Annie had been watching the whole situation unfold. In the blue corner, Horner seemed to be managing things well enough and like the vast majority of people who had witnessed the incident he appeared to know where the blame lay even if he was being diplomatic. But in the red corner Marko was surrounded by the German/Austrian media and blaming me. Since Sebastian had moved up to Red Bull Racing from Toro Rosso, it was evident Marko was taking more and more of an interest. Now, here in Turkey at a highly controversial moment, he had apparently become a spokesperson for the team as well!

On hearing what Marko had said, Christian seemed to perform a 180-degree turn and ended up siding with Marko. As sections of the British media reported, Horner was ‘initially equivocal but later moved towards Marko’s view’. I couldn’t believe what I was walking into when I returned from the press conference. Later, when I saw on TV the hugs Sebastian got on the pit wall from the team, I began having serious doubts as to who was really pulling the strings at Red Bull Racing.

The team was sheepish to say the least. We had a 60-strong workforce at the race, one of our cars was in the fence and the other had gone from the lead to third place, and no one really knew how to handle a scenario that had been played out in front of a global TV audience.

The post-race debrief was interesting: we were minus one driver as Seb had been excused from attending! I was quite happy he wasn’t there as it gave me the higher moral
ground. I was the one with the team. To this day I still don’t know why he missed the debrief, which is the essential conclusion to a race weekend. It’s a time for everyone to face the music from the various departments and that includes driver performance. I don’t think team management was particularly happy with either of us. After all, we had committed the ultimate sin in motor sport – colliding with your teammate.

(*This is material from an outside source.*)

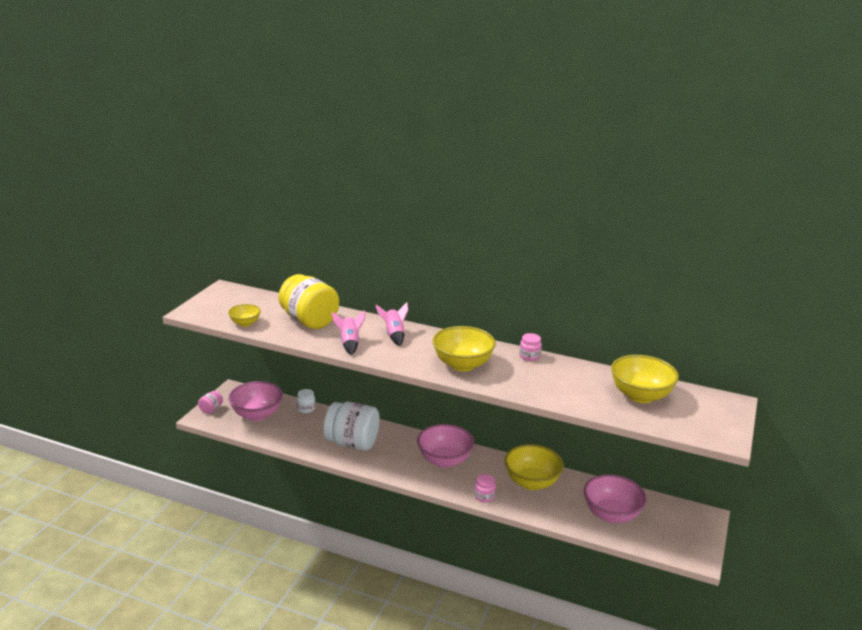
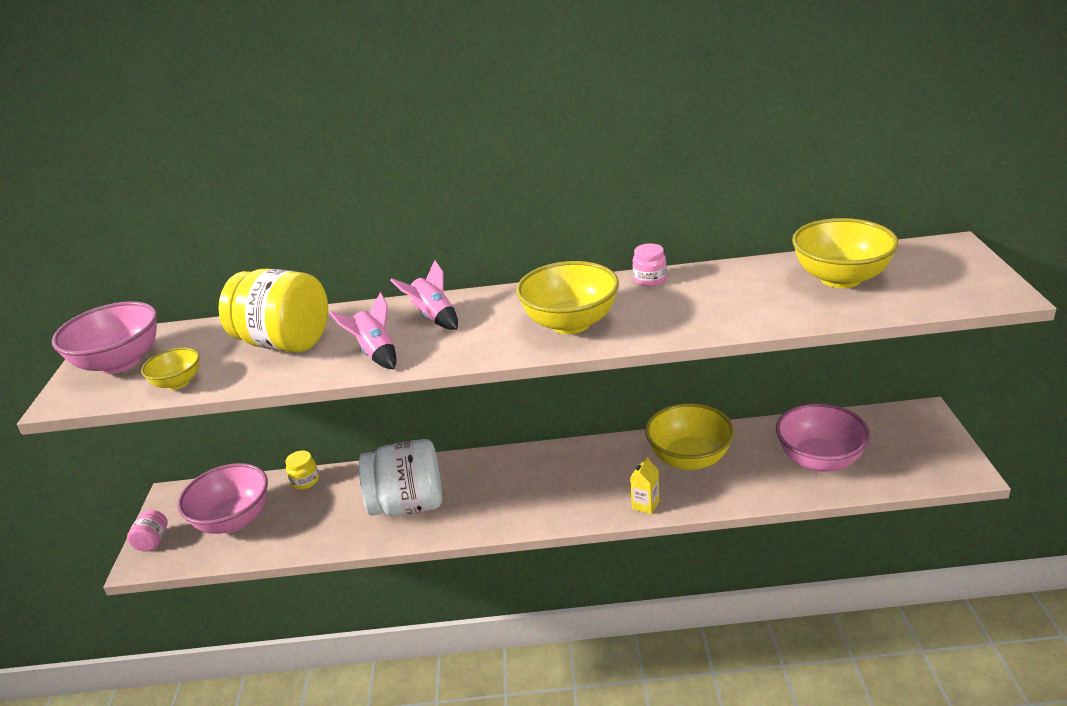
camera: 20 degrees left, 5 degrees up
(306, 408) = (305, 481): white jar -> yellow jar
(444, 460) = (555, 476): pink bowl -> pink bowl (120, 363)
(484, 496) = (645, 505): pink jar -> yellow carton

Next morning, when I switched on my phone, I was inundated with SMSs and voicemail messages; by the time we got home my inbox was swamped with emails, not only from fans but also from well-known figures in the motor-racing world who were outraged by what had happened. One well-respected captain of industry took time out to call me and strongly recommended that I should put my thoughts down in writing for Dietrich Mateschitz. That struck me as a pretty good idea, and this is what I wrote:

1 June 2010

Dear Dietrich

I know we have already discussed the events of the Turkish Grand Prix and will continue to do so over the next few days. However, now that I’ve had time to consider my position and view what happened on Sunday as objectively as possible, I believe it is also important to express my thoughts in writing.